Even if they do agree, whether it's personal gain or being done for a good cause would depend on the why of the situation, and freeing a slave is probably a justifying factor for the 'theft' in any case, especially if any of the PCs have a corresponding motivation. Likewise, why can't they free both of the slaves (or both and then some)? Why would they know very little about the mechanic's intentions? They could outright ask (or demand) to know before agreeing, and force-using PCs might be able to ferret out the answer regardless. Even a mildly heroic bunch isn't likely to have many problems with this one.

Let's assume that the PCs do somehow blunder through those three things though...

Accepting: I don't think there's any inherent conflict here since they're not actually doing anything at this point, just agreeing to a task.
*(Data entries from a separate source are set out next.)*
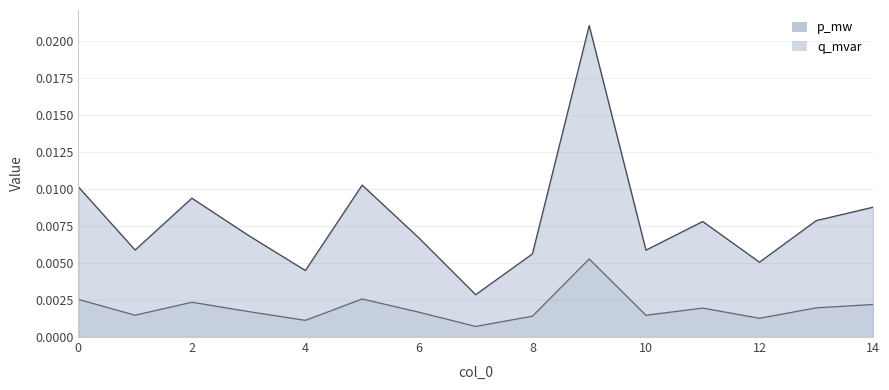

What are all the series names shown in the legend?

p_mw, q_mvar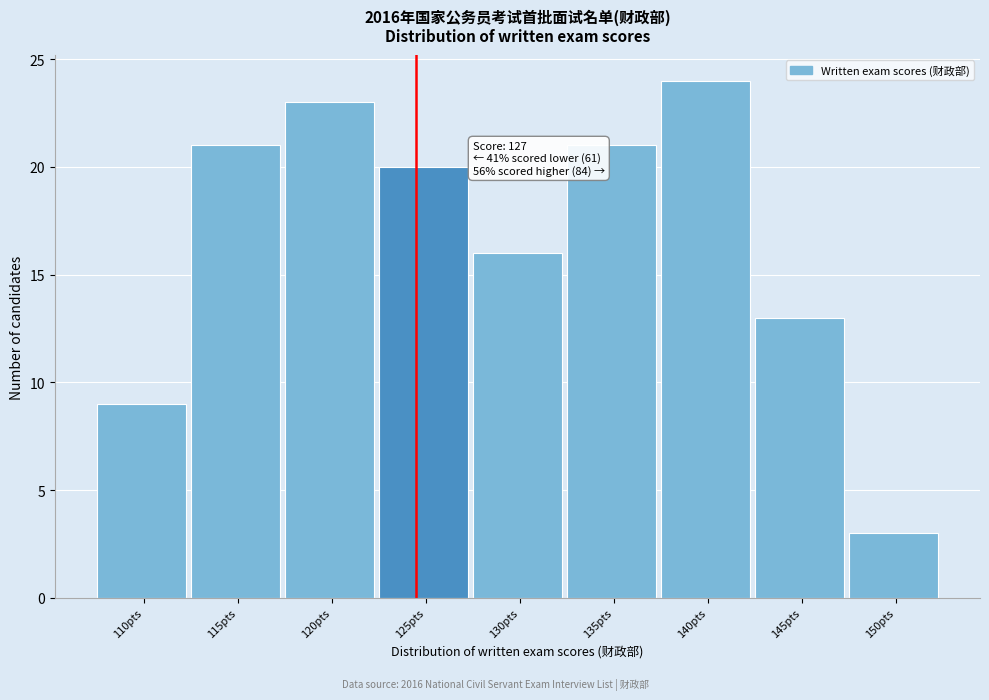

Reading left to right, what are all the values shown in this chart?

110pts=9	115pts=21	120pts=23	125pts=20	130pts=16	135pts=21	140pts=24	145pts=13	150pts=3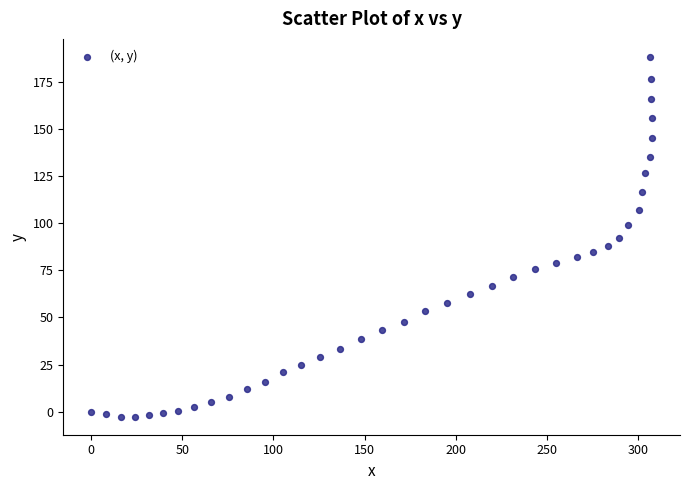

What is the range of Y values (max minus min)?

190.7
Their attitude, if it's particularly callous, might warrant a point or two, but they're definitely channeling their inner villains if they're acting like that.

Taking: This is where the conflict would arise if they're selfish/uncaring AND they don't care about bringing her friend along, in which case you're looking at several possible conflict categories: coercion is the most likely one, but also possible are emotional abuse, first-resort violence, assault, and if things really go south, murder. Take whichever of those has the highest value and that's what it racks up. This assumes that there aren't any other casualties along the way (which is a much more likely source of conflict in this scenario).

Delivering: Difficult to say since there's nothing inherently bad about taking her to see the guy (beyond anything unpleasant that they already did to bring her along), and even if they're particularly dense and never thought to find out what he wants... he doesn't actually do anything, so the 'knowing inaction' wouldn't apply here. (Clueless inaction isn't a conflict category.) At most this generates another point or two if they're especially callous in their attitude toward any of the NPCs involved.

If they're acting that badly then you're probably looking at 10-12 for the act itself plus whatever else arose from collateral damage. If they're even slightly heroic and/or clueful then - barring collateral damage - they're probably not going to get any out of this.